Adding the initial column, per-column normalization, and final-column checksum (all of which touch only DP arrays) gives the earlier phase totals:

  • DP loads ≈ 73,945, scaffolding loads ≈ 68,800 → total ≈ 142,745
  • DP stores ≈ 3,328, scaffolding stores ≈ 68,800 → total ≈ 72,128

So the hand-count says that most loads are split roughly 50/50 between DP state and scaffolding, while almost all stores go into scaffolding arrays (mainly tran_prev, temp, and pointers). This matches the intuition that the DP state itself is relatively compact, and a large chunk of the memory traffic is due to how we implement the trellis mechanics in C rather than the bare Viterbi recurrence.

  • Notes:

    • The only intentional difference between the two builds is how log_em() computes dist * dist:
      • RV32I: GCC lowers the multiply to a call to __mulsi3, which is implemented here as a shift–add loop in C.
      • RV32IM: GCC emits a single mul instruction per call (plus surrounding code).
    • The delta between the two runs (now measured with -sw_threads=1) is:
      • Δinst ≈ 1.58×10^5 fewer instructions when using hardware mul
      • Δalu ≈ 1.23×10^5 fewer ALU-category ops
      • Δbranches ≈ 2.34×10^4 fewer branches
        Loads are identical across both builds, which is a useful sanity check that the DP structure and memory access pattern are unchanged. Stores differ slightly because of small scheduling/code-gen changes.
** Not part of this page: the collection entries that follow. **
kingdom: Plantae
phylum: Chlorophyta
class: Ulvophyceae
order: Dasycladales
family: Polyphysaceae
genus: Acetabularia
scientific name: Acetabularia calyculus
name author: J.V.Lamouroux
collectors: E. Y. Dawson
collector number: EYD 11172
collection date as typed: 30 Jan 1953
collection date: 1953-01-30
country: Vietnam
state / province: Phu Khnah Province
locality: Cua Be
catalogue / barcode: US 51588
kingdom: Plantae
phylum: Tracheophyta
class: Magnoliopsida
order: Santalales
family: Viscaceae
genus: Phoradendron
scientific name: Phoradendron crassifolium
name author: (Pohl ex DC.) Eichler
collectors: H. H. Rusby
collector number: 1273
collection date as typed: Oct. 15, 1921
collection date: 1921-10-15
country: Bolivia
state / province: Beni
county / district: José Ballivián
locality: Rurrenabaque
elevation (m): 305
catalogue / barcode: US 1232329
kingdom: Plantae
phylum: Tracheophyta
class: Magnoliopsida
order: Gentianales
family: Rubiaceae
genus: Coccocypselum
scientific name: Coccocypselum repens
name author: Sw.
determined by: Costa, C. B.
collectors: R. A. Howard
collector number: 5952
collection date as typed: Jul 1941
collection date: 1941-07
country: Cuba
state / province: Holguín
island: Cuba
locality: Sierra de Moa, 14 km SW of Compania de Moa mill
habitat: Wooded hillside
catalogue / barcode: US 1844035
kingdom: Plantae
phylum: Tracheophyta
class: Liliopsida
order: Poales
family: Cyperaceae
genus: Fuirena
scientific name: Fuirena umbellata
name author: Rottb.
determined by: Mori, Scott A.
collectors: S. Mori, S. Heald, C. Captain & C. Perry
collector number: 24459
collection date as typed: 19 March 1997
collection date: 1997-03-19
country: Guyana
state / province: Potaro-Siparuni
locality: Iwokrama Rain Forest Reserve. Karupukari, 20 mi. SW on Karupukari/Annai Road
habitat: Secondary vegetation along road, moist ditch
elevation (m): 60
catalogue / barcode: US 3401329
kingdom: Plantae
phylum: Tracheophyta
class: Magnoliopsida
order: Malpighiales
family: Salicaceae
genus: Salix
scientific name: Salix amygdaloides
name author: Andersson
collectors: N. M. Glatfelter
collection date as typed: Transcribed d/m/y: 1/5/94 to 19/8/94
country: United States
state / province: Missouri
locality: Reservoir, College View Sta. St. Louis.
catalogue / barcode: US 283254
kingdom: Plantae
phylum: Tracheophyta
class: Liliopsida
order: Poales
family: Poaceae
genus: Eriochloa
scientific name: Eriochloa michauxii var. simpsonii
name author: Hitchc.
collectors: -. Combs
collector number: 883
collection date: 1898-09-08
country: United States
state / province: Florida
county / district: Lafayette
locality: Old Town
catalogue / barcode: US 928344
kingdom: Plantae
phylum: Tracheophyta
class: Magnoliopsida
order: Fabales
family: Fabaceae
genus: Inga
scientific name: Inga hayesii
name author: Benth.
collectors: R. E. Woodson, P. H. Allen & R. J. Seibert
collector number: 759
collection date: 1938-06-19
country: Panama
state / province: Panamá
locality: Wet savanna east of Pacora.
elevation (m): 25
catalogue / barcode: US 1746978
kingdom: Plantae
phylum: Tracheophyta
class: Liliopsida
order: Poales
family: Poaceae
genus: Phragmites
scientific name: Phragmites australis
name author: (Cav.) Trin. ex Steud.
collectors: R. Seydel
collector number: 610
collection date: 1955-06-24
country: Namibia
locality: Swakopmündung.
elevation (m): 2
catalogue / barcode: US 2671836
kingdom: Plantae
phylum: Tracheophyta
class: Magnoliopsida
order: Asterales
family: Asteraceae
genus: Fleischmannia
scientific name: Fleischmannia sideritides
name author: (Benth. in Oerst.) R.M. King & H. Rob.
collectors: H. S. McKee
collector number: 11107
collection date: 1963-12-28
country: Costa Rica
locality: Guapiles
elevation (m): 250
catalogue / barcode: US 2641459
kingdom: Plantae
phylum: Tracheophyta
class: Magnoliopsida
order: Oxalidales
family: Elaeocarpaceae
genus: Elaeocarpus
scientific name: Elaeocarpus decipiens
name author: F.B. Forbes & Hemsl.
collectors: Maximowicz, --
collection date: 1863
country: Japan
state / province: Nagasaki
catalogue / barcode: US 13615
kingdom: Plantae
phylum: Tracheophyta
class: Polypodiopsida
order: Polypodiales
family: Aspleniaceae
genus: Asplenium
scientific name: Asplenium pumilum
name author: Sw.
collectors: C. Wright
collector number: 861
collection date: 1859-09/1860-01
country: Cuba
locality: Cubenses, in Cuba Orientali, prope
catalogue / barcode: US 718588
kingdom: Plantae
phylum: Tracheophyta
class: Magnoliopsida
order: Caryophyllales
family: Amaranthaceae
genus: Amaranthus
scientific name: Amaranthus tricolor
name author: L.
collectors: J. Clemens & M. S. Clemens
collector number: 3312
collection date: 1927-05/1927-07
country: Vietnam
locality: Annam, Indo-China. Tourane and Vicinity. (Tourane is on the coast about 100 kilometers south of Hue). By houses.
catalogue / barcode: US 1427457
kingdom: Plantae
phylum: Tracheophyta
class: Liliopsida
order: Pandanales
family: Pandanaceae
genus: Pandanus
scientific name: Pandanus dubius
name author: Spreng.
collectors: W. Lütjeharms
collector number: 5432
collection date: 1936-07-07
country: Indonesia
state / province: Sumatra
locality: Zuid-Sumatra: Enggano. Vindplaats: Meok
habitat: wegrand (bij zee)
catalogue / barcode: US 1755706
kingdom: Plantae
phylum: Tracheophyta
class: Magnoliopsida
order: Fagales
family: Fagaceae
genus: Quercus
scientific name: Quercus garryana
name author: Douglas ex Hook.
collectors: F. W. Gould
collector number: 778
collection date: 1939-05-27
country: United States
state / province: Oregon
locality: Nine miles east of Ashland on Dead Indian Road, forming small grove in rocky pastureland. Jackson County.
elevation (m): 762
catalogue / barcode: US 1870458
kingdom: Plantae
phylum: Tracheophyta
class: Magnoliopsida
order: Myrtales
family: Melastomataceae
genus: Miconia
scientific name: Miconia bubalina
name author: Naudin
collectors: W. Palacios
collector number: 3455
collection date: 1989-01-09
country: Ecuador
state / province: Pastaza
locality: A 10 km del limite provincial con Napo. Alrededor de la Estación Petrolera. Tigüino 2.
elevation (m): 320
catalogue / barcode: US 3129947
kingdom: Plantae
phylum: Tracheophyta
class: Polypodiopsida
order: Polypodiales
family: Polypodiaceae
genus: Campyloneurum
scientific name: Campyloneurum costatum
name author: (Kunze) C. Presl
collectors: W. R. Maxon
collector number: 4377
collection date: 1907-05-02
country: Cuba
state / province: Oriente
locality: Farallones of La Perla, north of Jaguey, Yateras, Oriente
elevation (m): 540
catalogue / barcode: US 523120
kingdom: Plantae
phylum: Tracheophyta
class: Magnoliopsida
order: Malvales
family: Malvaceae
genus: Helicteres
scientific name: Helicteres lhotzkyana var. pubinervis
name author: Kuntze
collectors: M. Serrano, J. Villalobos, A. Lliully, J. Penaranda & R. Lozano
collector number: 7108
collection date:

The explicit add/mul counters show:
      • RV32I: add=215,546, mul=0 (all multiplies implemented in software via __mulsi3)
      • RV32IM: add=210,009, mul=1,664 (each trellis multiply maps to a single mul instruction)
    • This pair of runs serves as a small but realistic data point for “software vs hardware multiply” in an HMM-style basecalling kernel. Future experiments can scale M/N or modify the transition structure while reusing the same measurement setup.

    • Back-of-the-envelope per-multiply cost:

      • Each trellis cell does one emission multiply: dist * dist.
      • There are N - 1 = 25 non-initial events, and M = 64 states, so:
        • ~25 × 64 = 1600 multiplies in the main loop.
        • Including a few extra multiplies (initial column, checksum, etc.), total multiplies ≈ 1664.
      • Using the measured deltas between RV32I (software mul) and RV32IM (hardware mul) runs:

        • Δinst ≈ 157,729 / 1664 ≈ 95 instructions per multiply
        • Δalu ≈ 122,612 / 1664 ≈ 74 ALU ops per multiply
        • Δbranches ≈ 23,352 / 1664 ≈ 14 branches per multiply

        • The measured mul=1664 in the RV32IM run matches the analytical estimate for trellis multiplies (one emission multiply per state/event, plus a small number of extras for initialization/checksum), which reinforces that this kernel is behaving as intended.
      • This is very much a back-of-the-envelope estimate:
        • The code evolved slightly between runs.
        • GCC may schedule or inline things differently across builds.
      • Still, it gives a good ballpark intuition: each software multiply was costing on the order of a few hundred instructions; with the M extension, each multiply collapses to a single mul plus minimal surrounding overhead.